-- Assigned task --
Copy every line below where the string "APERTURE" is found.

[Text-based hardware design files]
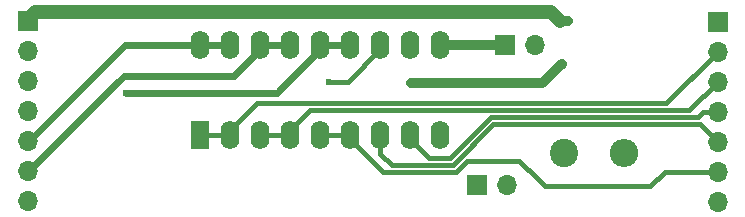
<source format=gbl>
G04 #@! TF.GenerationSoftware,KiCad,Pcbnew,5.1.0-060a0da~80~ubuntu18.10.1*
G04 #@! TF.CreationDate,2019-03-21T18:04:08+01:00*
G04 #@! TF.ProjectId,ULN2803A_shield,554c4e32-3830-4334-915f-736869656c64,rev?*
G04 #@! TF.SameCoordinates,Original*
G04 #@! TF.FileFunction,Copper,L2,Bot*
G04 #@! TF.FilePolarity,Positive*
%FSLAX46Y46*%
G04 Gerber Fmt 4.6, Leading zero omitted, Abs format (unit mm)*
G04 Created by KiCad (PCBNEW 5.1.0-060a0da~80~ubuntu18.10.1) date 2019-03-21 18:04:08*
%MOMM*%
%LPD*%
G04 APERTURE LIST*
%ADD10O,2.400000X2.400000*%
%ADD11C,2.400000*%
%ADD12R,1.600000X2.400000*%
%ADD13O,1.600000X2.400000*%
%ADD14R,1.700000X1.700000*%
%ADD15O,1.700000X1.700000*%
%ADD16C,0.600000*%
%ADD17C,0.400000*%
%ADD18C,0.812800*%
%ADD19C,0.609600*%
%ADD20C,1.219200*%
G04 APERTURE END LIST*
D10*
X88300000Y-105850000D03*
D11*
X83220000Y-105850000D03*
D12*
X52470000Y-104310000D03*
D13*
X72790000Y-96690000D03*
X55010000Y-104310000D03*
X70250000Y-96690000D03*
X57550000Y-104310000D03*
X67710000Y-96690000D03*
X60090000Y-104310000D03*
X65170000Y-96690000D03*
X62630000Y-104310000D03*
X62630000Y-96690000D03*
X65170000Y-104310000D03*
X60090000Y-96690000D03*
X67710000Y-104310000D03*
X57550000Y-96690000D03*
X70250000Y-104310000D03*
X55010000Y-96690000D03*
X72790000Y-104310000D03*
X52470000Y-96690000D03*
D14*
X75930000Y-108560000D03*
D15*
X78470000Y-108560000D03*
D14*
X78250000Y-96710000D03*
D15*
X80790000Y-96710000D03*
D14*
X96280000Y-94750000D03*
D15*
X96280000Y-97290000D03*
X96280000Y-99830000D03*
X96280000Y-102370000D03*
X96280000Y-104910000D03*
X96280000Y-107450000D03*
X96280000Y-109990000D03*
X37860000Y-109960000D03*
X37860000Y-107420000D03*
X37860000Y-104880000D03*
X37860000Y-102340000D03*
X37860000Y-99800000D03*
X37860000Y-97260000D03*
D14*
X37860000Y-94720000D03*
D16*
X70320000Y-99960000D03*
X83075000Y-98305000D03*
X74990000Y-99960000D03*
X75680000Y-99960000D03*
X71020000Y-99960000D03*
X63350000Y-99830000D03*
X82925736Y-94720000D03*
X83620000Y-94720000D03*
X46170000Y-100750000D03*
D17*
X55010000Y-103910000D02*
X57290000Y-101630000D01*
X55010000Y-104310000D02*
X55010000Y-103910000D01*
X91930000Y-101630000D02*
X96270000Y-97290000D01*
X57290000Y-101630000D02*
X91930000Y-101630000D01*
X52470000Y-104310000D02*
X55010000Y-104310000D01*
D18*
X78230000Y-96690000D02*
X78250000Y-96710000D01*
X72790000Y-96690000D02*
X78230000Y-96690000D01*
D17*
X60090000Y-103910000D02*
X60090000Y-104310000D01*
X61769991Y-102230009D02*
X60090000Y-103910000D01*
X96270000Y-99830000D02*
X93869991Y-102230009D01*
X93869991Y-102230009D02*
X61769991Y-102230009D01*
X57550000Y-104310000D02*
X60090000Y-104310000D01*
X62630000Y-104310000D02*
X65170000Y-104310000D01*
X96270000Y-107450000D02*
X91800000Y-107450000D01*
X91800000Y-107450000D02*
X90560000Y-108690000D01*
X90560000Y-108690000D02*
X81640000Y-108690000D01*
X80259999Y-107309999D02*
X80249999Y-107309999D01*
X81640000Y-108690000D02*
X80259999Y-107309999D01*
X80249999Y-107309999D02*
X79440000Y-106500000D01*
X75067084Y-106500000D02*
X74097064Y-107470020D01*
X79440000Y-106500000D02*
X75067084Y-106500000D01*
X65170000Y-104710000D02*
X65170000Y-104310000D01*
X74097064Y-107470020D02*
X67930020Y-107470020D01*
X67930020Y-107470020D02*
X65170000Y-104710000D01*
X67710000Y-104310000D02*
X67710000Y-104710000D01*
X73848532Y-106870010D02*
X77288513Y-103430029D01*
X68670010Y-106870010D02*
X73848532Y-106870010D01*
X67710000Y-104310000D02*
X67710000Y-105910000D01*
X67710000Y-105910000D02*
X68670010Y-106870010D01*
X94790029Y-103430029D02*
X96270000Y-104910000D01*
X77288513Y-103430029D02*
X94790029Y-103430029D01*
X70250000Y-104710000D02*
X70250000Y-104310000D01*
X96270000Y-102370000D02*
X95067919Y-102370000D01*
X94607900Y-102830019D02*
X77039981Y-102830019D01*
X95067919Y-102370000D02*
X94607900Y-102830019D01*
X77039981Y-102830019D02*
X73600000Y-106270000D01*
X73600000Y-106270000D02*
X71810000Y-106270000D01*
X71810000Y-106270000D02*
X70250000Y-104710000D01*
D19*
X57550000Y-97090000D02*
X57550000Y-96690000D01*
X57550000Y-96690000D02*
X60090000Y-96690000D01*
D18*
X70320000Y-99960000D02*
X71020000Y-99960000D01*
X80510000Y-99960000D02*
X80510000Y-99960000D01*
X80510000Y-99960000D02*
X81420000Y-99960000D01*
X81420000Y-99960000D02*
X83075000Y-98305000D01*
X83075000Y-98305000D02*
X83090000Y-98290000D01*
X74990000Y-99960000D02*
X75680000Y-99960000D01*
X75680000Y-99960000D02*
X76380000Y-99960000D01*
X76380000Y-99960000D02*
X80510000Y-99960000D01*
X71020000Y-99960000D02*
X74990000Y-99960000D01*
D17*
X63774264Y-99830000D02*
X63350000Y-99830000D01*
X64970000Y-99830000D02*
X63774264Y-99830000D01*
X67710000Y-96690000D02*
X67710000Y-97090000D01*
X67710000Y-97090000D02*
X64970000Y-99830000D01*
D18*
X82925736Y-94720000D02*
X82925736Y-94720000D01*
X82925736Y-94720000D02*
X83620000Y-94720000D01*
D20*
X37860000Y-94544839D02*
X38454839Y-93950000D01*
X37860000Y-94720000D02*
X37860000Y-94544839D01*
X82155736Y-93950000D02*
X82925736Y-94720000D01*
X38454839Y-93950000D02*
X82155736Y-93950000D01*
D19*
X62630000Y-97090000D02*
X62630000Y-96690000D01*
X58970000Y-100750000D02*
X62630000Y-97090000D01*
X46170000Y-100750000D02*
X58970000Y-100750000D01*
X62630000Y-96690000D02*
X65170000Y-96690000D01*
X46070000Y-96690000D02*
X52470000Y-96690000D01*
X37850000Y-104910000D02*
X46070000Y-96690000D01*
X52470000Y-96690000D02*
X55010000Y-96690000D01*
X37860000Y-107420000D02*
X45970000Y-99310000D01*
X55330000Y-99310000D02*
X57550000Y-97090000D01*
X45970000Y-99310000D02*
X55330000Y-99310000D01*
M02*

</source>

-- Task output --
G04 APERTURE LIST*
G04 APERTURE END LIST*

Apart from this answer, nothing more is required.